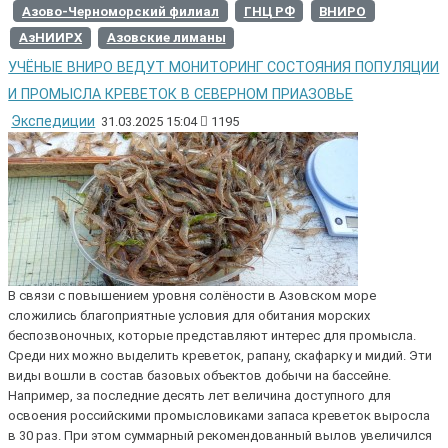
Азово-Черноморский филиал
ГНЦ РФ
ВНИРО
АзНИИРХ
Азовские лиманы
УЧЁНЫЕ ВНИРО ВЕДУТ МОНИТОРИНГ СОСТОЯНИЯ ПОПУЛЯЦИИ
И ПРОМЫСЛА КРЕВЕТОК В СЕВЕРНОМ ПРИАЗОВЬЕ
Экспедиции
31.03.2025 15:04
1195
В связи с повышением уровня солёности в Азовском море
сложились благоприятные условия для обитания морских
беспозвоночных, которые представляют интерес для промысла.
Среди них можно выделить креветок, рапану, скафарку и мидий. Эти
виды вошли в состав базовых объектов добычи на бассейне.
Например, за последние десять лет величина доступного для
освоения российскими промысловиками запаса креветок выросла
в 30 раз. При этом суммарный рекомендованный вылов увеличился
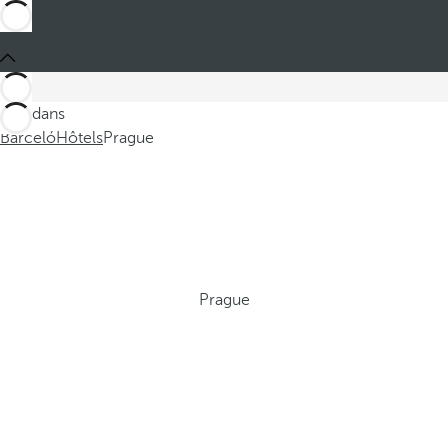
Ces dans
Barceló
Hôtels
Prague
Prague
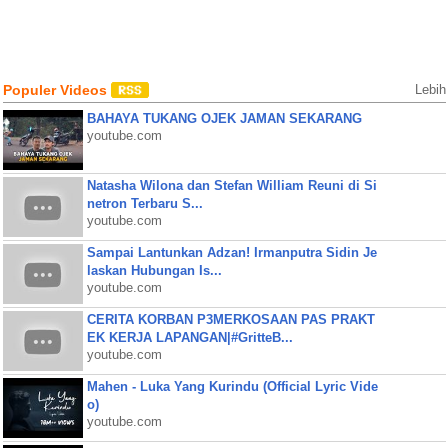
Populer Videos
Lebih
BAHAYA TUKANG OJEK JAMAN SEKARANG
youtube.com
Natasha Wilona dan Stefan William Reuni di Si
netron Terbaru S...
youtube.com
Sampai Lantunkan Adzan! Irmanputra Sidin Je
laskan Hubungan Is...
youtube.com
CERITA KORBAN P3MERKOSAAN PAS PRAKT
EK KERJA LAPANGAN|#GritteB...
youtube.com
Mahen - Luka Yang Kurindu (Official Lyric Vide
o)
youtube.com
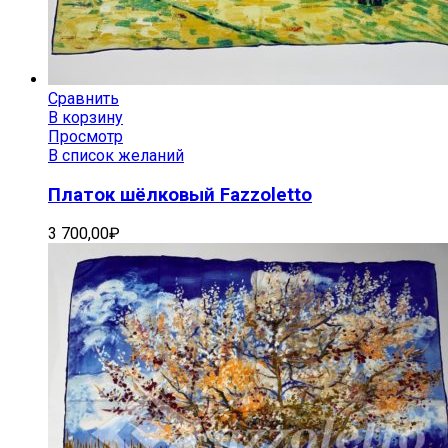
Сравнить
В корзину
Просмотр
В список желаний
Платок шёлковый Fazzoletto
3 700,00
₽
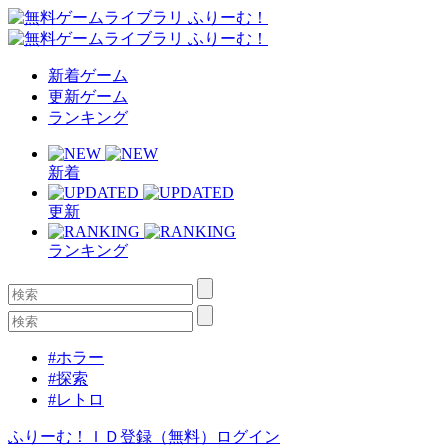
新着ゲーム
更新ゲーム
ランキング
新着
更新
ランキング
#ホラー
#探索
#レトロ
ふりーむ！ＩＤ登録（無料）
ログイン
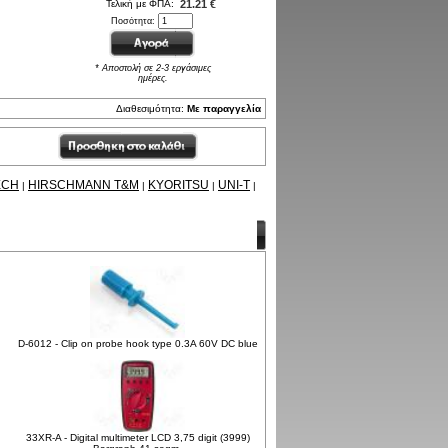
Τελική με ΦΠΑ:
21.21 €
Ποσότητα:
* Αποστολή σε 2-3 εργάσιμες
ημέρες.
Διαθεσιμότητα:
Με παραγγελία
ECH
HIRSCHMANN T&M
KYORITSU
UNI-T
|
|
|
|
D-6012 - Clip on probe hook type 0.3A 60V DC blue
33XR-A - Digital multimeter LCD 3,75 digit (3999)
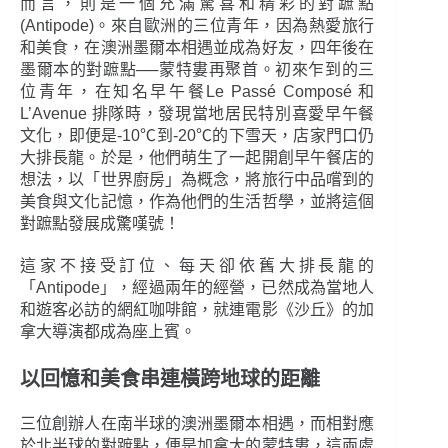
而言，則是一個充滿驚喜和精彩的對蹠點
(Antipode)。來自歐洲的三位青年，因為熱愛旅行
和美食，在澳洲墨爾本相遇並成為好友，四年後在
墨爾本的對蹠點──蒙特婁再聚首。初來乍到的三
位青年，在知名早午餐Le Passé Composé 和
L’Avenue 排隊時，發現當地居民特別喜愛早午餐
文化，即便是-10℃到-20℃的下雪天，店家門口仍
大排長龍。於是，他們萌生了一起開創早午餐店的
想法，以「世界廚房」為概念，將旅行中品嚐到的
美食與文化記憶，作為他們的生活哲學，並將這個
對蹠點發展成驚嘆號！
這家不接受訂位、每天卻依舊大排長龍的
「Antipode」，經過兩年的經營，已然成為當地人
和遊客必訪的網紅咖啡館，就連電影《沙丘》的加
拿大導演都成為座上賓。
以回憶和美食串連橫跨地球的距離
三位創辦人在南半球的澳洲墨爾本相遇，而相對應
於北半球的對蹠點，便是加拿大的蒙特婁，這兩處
○ ○ ○ ○ ○
_JOB_: Your answer must be a copy of every line in the data above that holds the string "ВНИРО".

_TASK SOLUTION_:
ВНИРО
УЧЁНЫЕ ВНИРО ВЕДУТ МОНИТОРИНГ СОСТОЯНИЯ ПОПУЛЯЦИИ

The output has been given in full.